Als um 2000 Uhr die letzten Nachzügler und auch Pannen-Alexander bei Michel eingetroffen waren, konnten wir uns mit einem deftigen Spanferkelschmaus endlich einen bereits seit dem Jahre 1992 gehegten Traum erfüllen. Die älteren unter den Lesern dürften sich noch daran erinnern, dass wir damals - natürlich ganz ohne böse Hintergedanken - in geselliger Art und Weise am Karfreitag ein eben solches Festmahl abhalten wollten, da wir der Ansicht waren, diesen Tag, an dem man normalerweise sowieso nicht so recht weiß, was man treiben soll, vernünftig gestalten zu wollen. Umso überraschter waren wir, als wir uns mit massiven Protesten und Demonstrationen von Eintagsvegetariern konfrontiert sahen, die uns von diesem ihrer Ansicht nach frevelhaften Treiben abhalten wollten. Angesichts dieser für uns unerwarteten Tumulte zogen wir es damals vor, unsere geplante Veranstaltung abzusagen und anstelle dessen lieber einen am gleichen Tage stattfindenden Steak-Abend in einer nicht näher zu erwähnenden Gaststätte zu besuchen. Das bereits knusprig gebratene Minischwein wurde damals tiefgefroren, um es dann am letztjährigen ersten Maientage vom Eise befreit zum Verzehr zuzubereiten.

Nachdem weite Teile der (w)armen Sau verspeist waren, stand die mit großer Spannung erwartete Auflösung des alljährlichen Maitour-Quiz an. Da Thomas L. und Claus M. hierbei gemeinsam mit der gleichen Punktzahl an der Spitze lagen, musste die Entscheidung über den Sieger in einem Stechen getroffen werden. Man entschied, die beiden Wettstreiter im Maßkrugstemmen gegeneinander antreten zu lassen.
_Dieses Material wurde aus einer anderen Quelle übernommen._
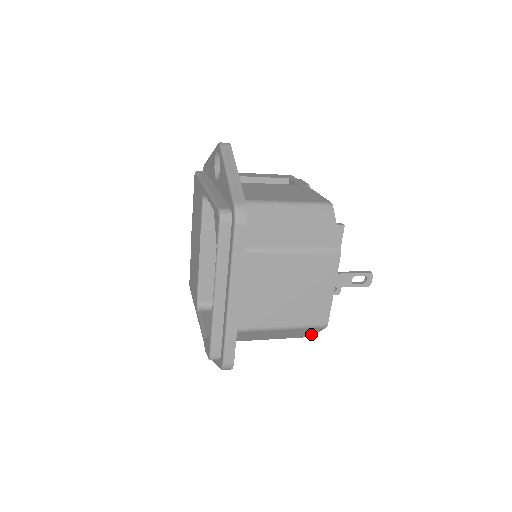
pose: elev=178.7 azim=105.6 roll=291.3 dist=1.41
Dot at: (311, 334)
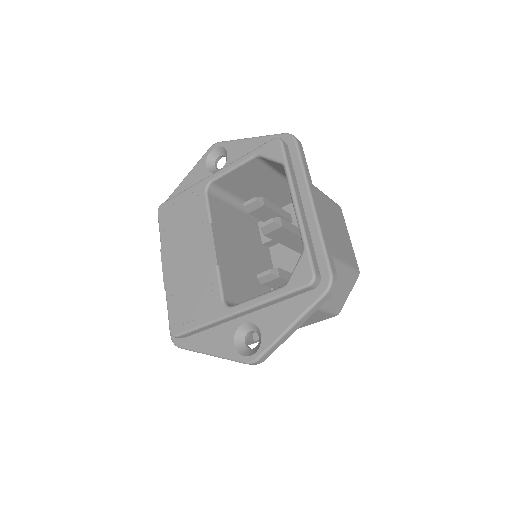
Dot at: (343, 300)
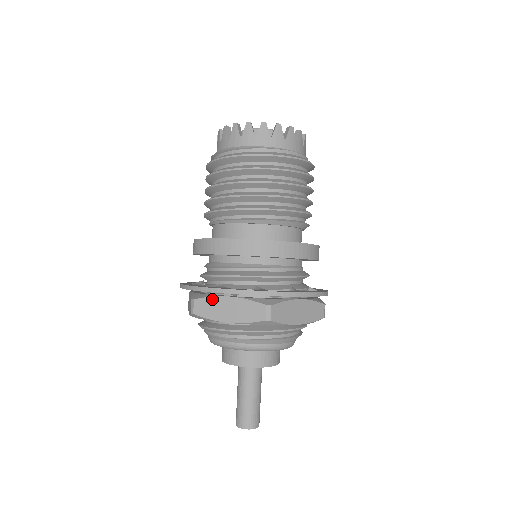
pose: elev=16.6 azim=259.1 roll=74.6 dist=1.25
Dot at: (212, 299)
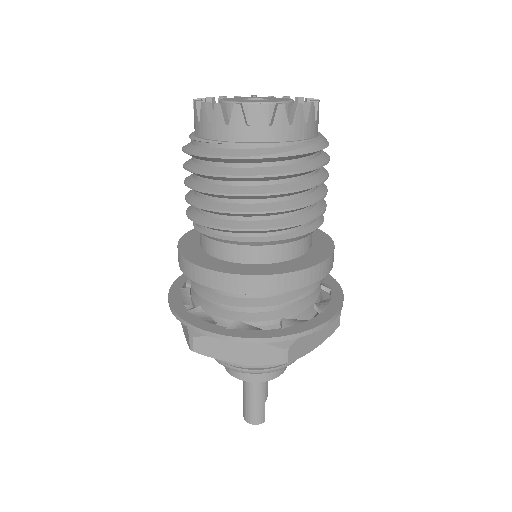
Dot at: occluded
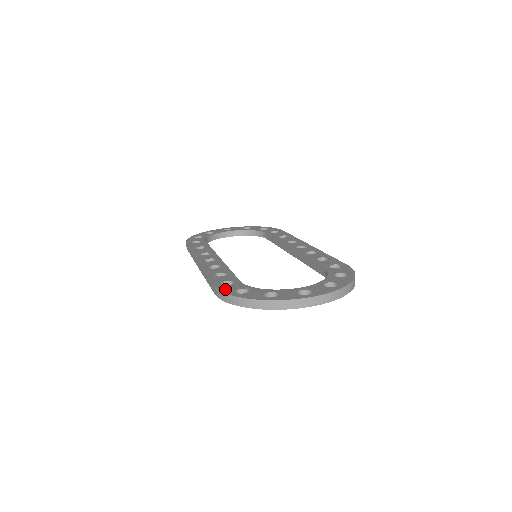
Hierbei erwies sich Thomas L. als der ausdauerndere Athlet und konnte somit wieder einmal diesen Wettbewerb für sich entscheiden.

Nach dieser Entscheidung widmete man sich nun ganz dem gemütlichen Teil, um bis zum Ende gegen 2300 Uhr noch einige Gläser Bier zu trinken, kunstvoll und ohne abzuäschern Zigarren zu rauchen - hierbei tat sich unser Freund Rainer wieder ganz besonders hervor - oder um einfach noch diverses dummes Zeug vom Stapel zu lassen.